### YOUR TASK
Only the lines that contain the string "müssen" belong in the answer; pull them from the records.

Items listed in a dataset
%%

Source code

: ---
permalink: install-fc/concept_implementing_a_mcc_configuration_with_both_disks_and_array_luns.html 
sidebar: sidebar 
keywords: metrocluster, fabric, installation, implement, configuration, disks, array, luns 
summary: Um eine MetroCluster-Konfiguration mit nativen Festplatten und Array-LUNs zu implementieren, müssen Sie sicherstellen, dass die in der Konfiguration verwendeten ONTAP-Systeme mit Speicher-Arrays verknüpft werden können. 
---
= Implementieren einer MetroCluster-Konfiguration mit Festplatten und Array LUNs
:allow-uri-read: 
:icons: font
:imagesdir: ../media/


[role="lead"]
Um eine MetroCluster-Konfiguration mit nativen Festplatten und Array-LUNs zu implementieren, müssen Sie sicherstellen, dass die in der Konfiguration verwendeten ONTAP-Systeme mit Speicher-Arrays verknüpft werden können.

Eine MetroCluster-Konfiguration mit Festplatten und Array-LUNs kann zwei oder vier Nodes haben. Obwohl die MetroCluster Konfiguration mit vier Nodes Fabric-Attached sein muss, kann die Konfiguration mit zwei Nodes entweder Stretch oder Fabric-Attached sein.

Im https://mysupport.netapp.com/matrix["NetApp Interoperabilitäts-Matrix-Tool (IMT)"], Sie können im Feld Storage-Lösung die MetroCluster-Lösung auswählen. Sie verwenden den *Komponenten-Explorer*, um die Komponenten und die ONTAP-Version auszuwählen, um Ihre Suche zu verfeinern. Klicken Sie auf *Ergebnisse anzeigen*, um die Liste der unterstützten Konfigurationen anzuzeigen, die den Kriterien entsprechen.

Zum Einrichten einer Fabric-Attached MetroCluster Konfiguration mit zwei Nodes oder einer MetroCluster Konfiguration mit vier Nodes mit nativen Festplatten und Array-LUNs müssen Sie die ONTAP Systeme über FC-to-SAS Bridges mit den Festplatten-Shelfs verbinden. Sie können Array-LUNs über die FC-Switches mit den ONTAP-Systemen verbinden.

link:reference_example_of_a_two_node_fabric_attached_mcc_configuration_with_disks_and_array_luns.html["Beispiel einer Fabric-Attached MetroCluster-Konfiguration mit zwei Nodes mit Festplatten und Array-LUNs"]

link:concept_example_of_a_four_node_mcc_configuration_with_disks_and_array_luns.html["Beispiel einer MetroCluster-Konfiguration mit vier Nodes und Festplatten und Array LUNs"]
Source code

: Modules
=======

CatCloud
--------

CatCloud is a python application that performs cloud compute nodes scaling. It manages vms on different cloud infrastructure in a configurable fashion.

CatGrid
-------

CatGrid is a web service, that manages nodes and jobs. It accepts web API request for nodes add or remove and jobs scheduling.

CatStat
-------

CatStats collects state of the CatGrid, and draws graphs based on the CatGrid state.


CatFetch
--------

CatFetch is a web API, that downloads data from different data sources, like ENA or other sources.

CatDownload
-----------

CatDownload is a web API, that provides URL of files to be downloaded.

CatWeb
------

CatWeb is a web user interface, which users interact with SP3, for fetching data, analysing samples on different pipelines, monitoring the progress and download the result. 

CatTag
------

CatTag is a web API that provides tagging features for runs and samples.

%%

### EXERCISE ANSWER
summary: Um eine MetroCluster-Konfiguration mit nativen Festplatten und Array-LUNs zu implementieren, müssen Sie sicherstellen, dass die in der Konfiguration verwendeten ONTAP-Systeme mit Speicher-Arrays verknüpft werden können. 
Um eine MetroCluster-Konfiguration mit nativen Festplatten und Array-LUNs zu implementieren, müssen Sie sicherstellen, dass die in der Konfiguration verwendeten ONTAP-Systeme mit Speicher-Arrays verknüpft werden können.
Zum Einrichten einer Fabric-Attached MetroCluster Konfiguration mit zwei Nodes oder einer MetroCluster Konfiguration mit vier Nodes mit nativen Festplatten und Array-LUNs müssen Sie die ONTAP Systeme über FC-to-SAS Bridges mit den Festplatten-Shelfs verbinden. Sie können Array-LUNs über die FC-Switches mit den ONTAP-Systemen verbinden.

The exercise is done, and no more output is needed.